It attracts day trippers from Arusha on northern circuit safaris. Mt. Meru’s slopes, summit, and ash cone, the Momela Lakes, Ngurdoto Crater, and lush highland forests cover the small national park. Visitors stop to watch rare Colubus monkeys play in the canopy while game viewing around the Momela Lakes.
Arusha National Park visitors enjoy climbing Mt. Meru or hiking its lower trails. The three-day climb to the crater’s summit is quieter and more difficult than Mount Kilimanjaro. Visitors who don’t want to climb can hike to rivers and waterfalls on the lower slopes. Arusha National Park offers colobus monkeys, ancient fig tree forests, and crystal-clear mountain streams.
Arusha National Park, the closest national park to northern Tanzania’s safari capital, is a multi-faceted jewel that safari goers often overlook despite it offering the chance to explore a beguiling diversity of habitats in a few hours.
The entrance gate leads into a shadowy montane forest with inquisitive blue monkeys, colourful turacos, and trogons, and is the only place on the northern safari circuit where the acrobatic black-and-white colobus monkey can be seen.
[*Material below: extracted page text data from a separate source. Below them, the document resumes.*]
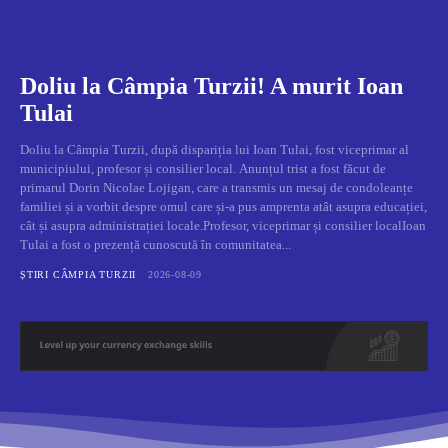
Doliu la Câmpia Turzii! A murit Ioan
Tulai
Doliu la Câmpia Turzii, după dispariția lui Ioan Tulai, fost viceprimar al
municipiului, profesor și consilier local. Anunțul trist a fost făcut de
primarul Dorin Nicolae Lojigan, care a transmis un mesaj de condoleanțe
familiei și a vorbit despre omul care și-a pus amprenta atât asupra educației,
cât și asupra administrației locale.Profesor, viceprimar și consilier localIoan
Tulai a fost o prezență cunoscută în comunitatea...
ȘTIRI CÂMPIA TURZII
2026-08-09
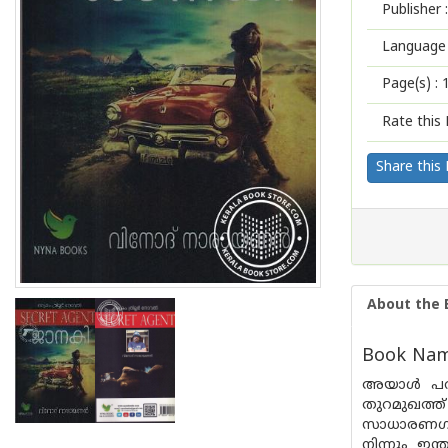
Publisher :
Language 
Page(s) :
Rate this 
Share this
About the 
Book Name
അയാള്‍ പറഞ
തുറമുഖത്ത്
സാധാരണഗതിയി
നിന്നും ഇന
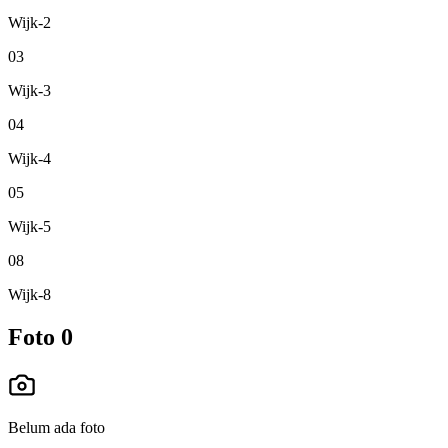
Wijk-2
03
Wijk-3
04
Wijk-4
05
Wijk-5
08
Wijk-8
Foto
0
Belum ada foto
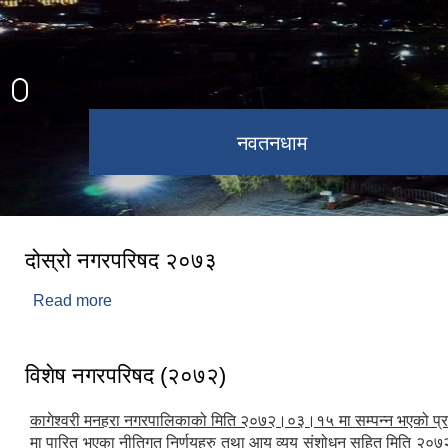
कागेश्वरी महादेव मन्दिर
नवतनधाम
दोस्रो नगरपरिषद २०७३
Read more
about दोस्रो नगरपरिषद २०७३
विशेष नगरपरिषद (२०७२)
कागेश्वरी मनहरा नगरपालिकाको मिति २०७२।०३।१५ मा सम्पन्न भएको प्
मा पारित भएका नीतिगत निर्णयहरु तथा आय व्यय संशोधन सहित मिति २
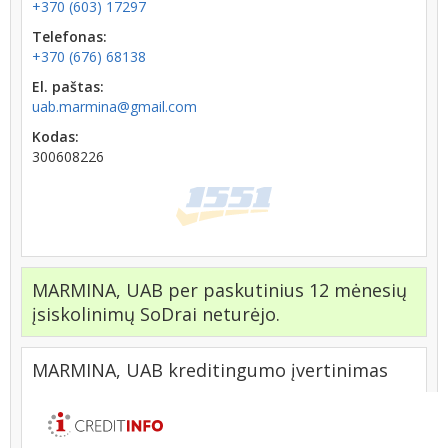
+370 (603) 17297
Telefonas:
+370 (676) 68138
El. paštas:
uab.marmina@gmail.com
Kodas:
300608226
MARMINA, UAB per paskutinius 12 mėnesių
įsiskolinimų SoDrai neturėjo.
MARMINA, UAB kreditingumo įvertinimas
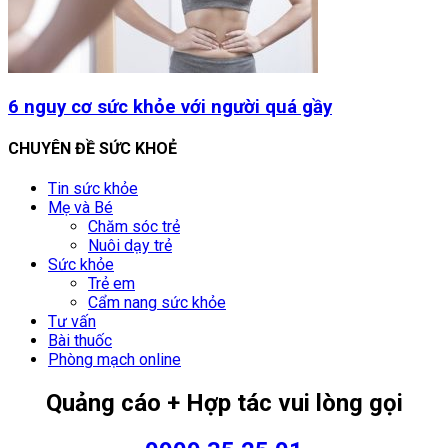
6 nguy cơ sức khỏe với người quá gầy
CHUYÊN ĐỀ SỨC KHOẺ
Tin sức khỏe
Mẹ và Bé
Chăm sóc trẻ
Nuôi dạy trẻ
Sức khỏe
Trẻ em
Cẩm nang sức khỏe
Tư vấn
Bài thuốc
Phòng mạch online
Quảng cáo + Hợp tác vui lòng gọi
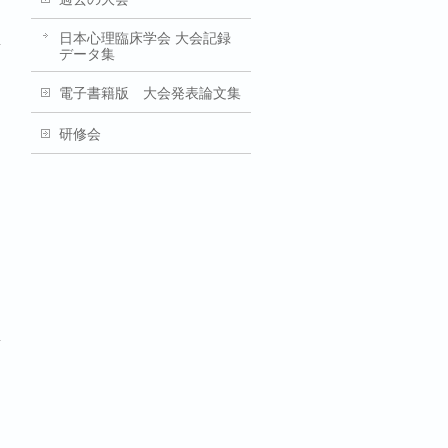
日本心理臨床学会 大会記録
データ集
電子書籍版 大会発表論文集
研修会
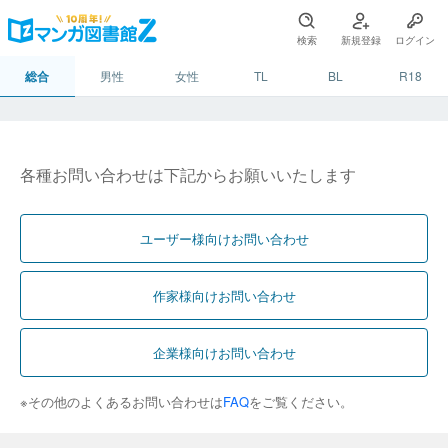
検索
新規登録
ログイン
総合
男性
女性
TL
BL
R18
各種お問い合わせは下記からお願いいたします
ユーザー様向けお問い合わせ
作家様向けお問い合わせ
企業様向けお問い合わせ
※その他のよくあるお問い合わせは
FAQ
をご覧ください。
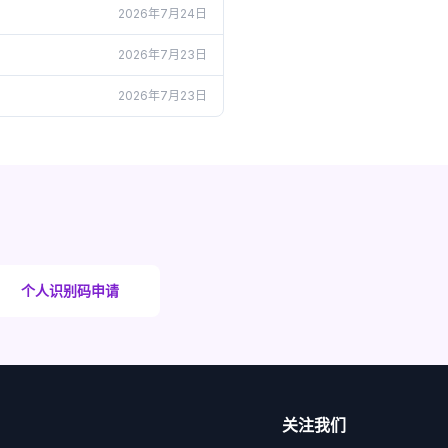
2026年7月24日
2026年7月23日
2026年7月23日
个人识别码申请
关注我们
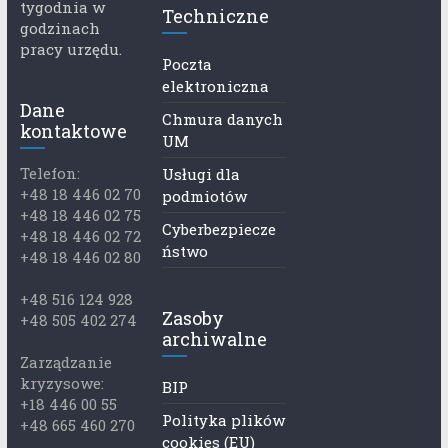
tygodnia w
Techniczne
godzinach
pracy urzędu.
Poczta
elektroniczna
Dane
Chmura danych
kontaktowe
UM
Telefon:
Usługi dla
+48 18 446 02 70
podmiotów
+48 18 446 02 75
Cyberbezpiecze
+48 18 446 02 72
ństwo
+48 18 446 02 80
+48 516 124 928
Zasoby
+48 505 402 274
archiwalne
Zarządzanie
kryzysowe:
BIP
+18 446 00 55
Polityka plików
+48 665 460 270
cookies (EU)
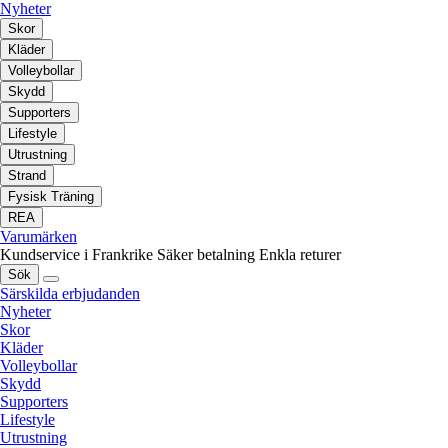
Nyheter
Skor
Kläder
Volleybollar
Skydd
Supporters
Lifestyle
Utrustning
Strand
Fysisk Träning
REA
Varumärken
Kundservice i Frankrike
Säker betalning
Enkla returer
Sök
Särskilda erbjudanden
Nyheter
Skor
Kläder
Volleybollar
Skydd
Supporters
Lifestyle
Utrustning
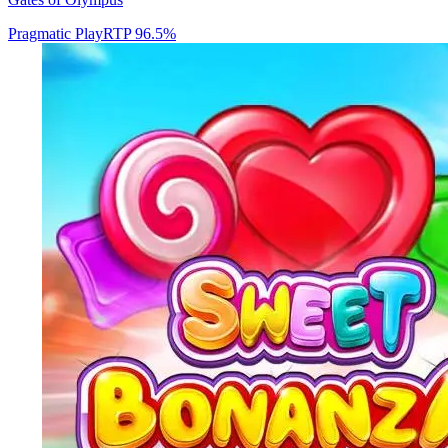
Pragmatic Play
RTP
96.5
%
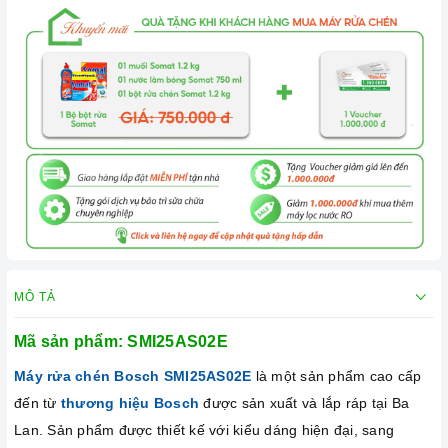
MÔ TẢ
Mã sản phẩm:
SMI25AS02E
Máy rửa chén Bosch
SMI25AS02E
là một sản phẩm cao cấp
đến từ
thương hiệu Bosch
được sản xuất và lắp ráp tại Ba
Lan. Sản phẩm được thiết kế với kiểu dáng hiện đại, sang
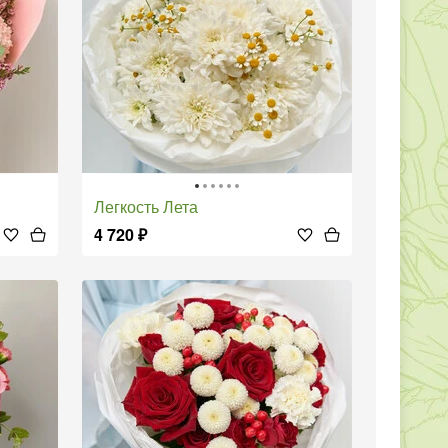
Легкость Лета
4 720
₽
Ngurdoto Crater’s steep rocky cliffs enclose a wide marshy floor with buffalo and warthog herds in the forest.
Further north, grassy hills surround the tranquil Momela Lakes, each a different colour. Flamingos fill the shallows. Waterfowl and shaggy waterbucks with large, lyre-shaped horns live in the lakes. Giraffes glide across grassy hills between grazing zebra herds, while pairs of wide-eyed dik-dik dart into scrubby bushes like overgrown hares on spindly legs.
Leopards and spotted hyenas roam Arusha National Park in the morning and afternoon, but elephants and lions are rare. At dusk and dawn, the eastern horizon’s cloud cover may lift, revealing Kilimanjaro’s snow-capped peaks 50 kilometers (30 miles) away. The park’s horizon is dominated by Kilimanjaro’s unassuming cousin, Mount Meru, Africa’s fifth-highest mountain at 4,566 meters (14,990 feet). Meru’s national park-protected peaks and eastern foot slopes offer stunning views of its famous neighbour and make for a rewarding hike.
The ascent of Meru begins in a wooded savannah with buffaloes and giraffes, then enters forests of red-hot pokers and Spanish moss before reaching open heath with giant lobelias. As delicate-hoofed klipspringers mark the hike, everlasting flowers cling to the alpine desert. Kilimanjaro glows at sunrise on its rocky summit.